Cisplatin (Cis) is a chemotherapeutic agent that has many side effects. Neurotoxicity is one of the most important of these side effects. Oxidative stress and neuroinflammation are the best-known mechanisms in the pathogenesis of neurotoxicity development. In this study, we aimed to determine whether melatonin (Mel), with antioxidant and anti-inflammatory effects, is effective in preventing Cis-induced neurotoxicity.

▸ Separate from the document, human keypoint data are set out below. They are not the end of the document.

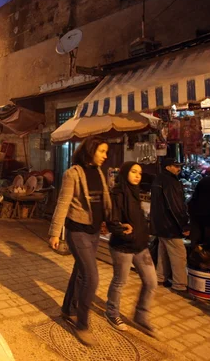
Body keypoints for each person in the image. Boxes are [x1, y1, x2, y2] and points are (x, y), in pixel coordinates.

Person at [48, 136, 111, 346]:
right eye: (102, 151)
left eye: (106, 152)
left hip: (94, 231)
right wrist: (55, 232)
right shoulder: (72, 174)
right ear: (91, 150)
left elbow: (103, 200)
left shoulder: (99, 172)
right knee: (91, 278)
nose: (105, 155)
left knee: (80, 273)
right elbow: (63, 203)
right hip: (78, 232)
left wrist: (110, 221)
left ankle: (68, 309)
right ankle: (82, 324)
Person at [105, 162, 157, 337]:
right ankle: (112, 313)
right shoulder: (118, 193)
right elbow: (112, 221)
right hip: (123, 247)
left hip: (140, 246)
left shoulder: (135, 193)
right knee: (120, 282)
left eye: (140, 173)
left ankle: (141, 316)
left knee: (151, 282)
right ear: (125, 172)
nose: (137, 175)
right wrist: (124, 232)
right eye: (134, 172)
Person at [151, 158, 190, 292]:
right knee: (179, 254)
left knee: (163, 252)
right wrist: (184, 225)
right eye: (176, 166)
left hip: (160, 224)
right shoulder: (171, 182)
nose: (178, 169)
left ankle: (160, 277)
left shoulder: (158, 179)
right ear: (168, 167)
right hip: (170, 225)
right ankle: (179, 284)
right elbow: (175, 205)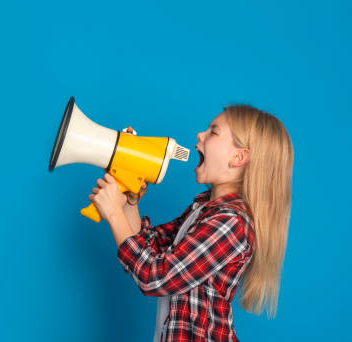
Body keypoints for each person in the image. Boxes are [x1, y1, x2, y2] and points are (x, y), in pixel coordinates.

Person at [88, 105, 293, 342]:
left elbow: (154, 276)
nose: (200, 135)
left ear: (238, 157)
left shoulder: (230, 223)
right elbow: (151, 251)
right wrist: (129, 201)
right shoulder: (204, 208)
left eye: (213, 132)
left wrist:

Forty-eight male Sprague-Dawley rats were divided into six groups (n = 8) as follows: control (0.9% NaCl), vehicle (5% ethanol), Cis (6 mg/kg), Cis (6 mg/kg) + vehicle (5% ethanol), Mel (20 mg/kg), and Cis (6 mg/kg) + Mel (20 mg/kg) groups. Cis was administered as a single dose on the 3rd day of the experiment while Mel was given for 5 days. All administrations were performed via intraperitoneal injection. After injections, T-maze, rotarod, and hot plate tests were performed to evaluate cognitive, motor, and sensory functions, respectively. Following sacrification oxidative stress markers, cholinergic function, and proinflammatory cytokines were studied from brain homogenates. Cis impaired cognitive function and motor performance in the Cis and Cis+Vehicle groups. The drug also increased oxidative stress in the brain. Mel significantly improved brain oxidant/antioxidant status and also decreased the overproduction of proinflammatory cytokines (superoxide dismutase activities in Cis+Vehicle and Cis+Mel groups: 104.55 +/- 9.50 mu U/mg protein vs. 150.13 +/- 4.70 mu U/mg protein, respectively, p < 0.05; tumor necrosis factor-alpha levels in Cis and Cis+Mel groups: 40 pg/ml vs. 20 pg/ml, respectively, p < 0.05). It seems that Mel can improve Cis neurotoxicity. For a more firm conclusion, further studies using Mel at different doses with larger groups should be performed.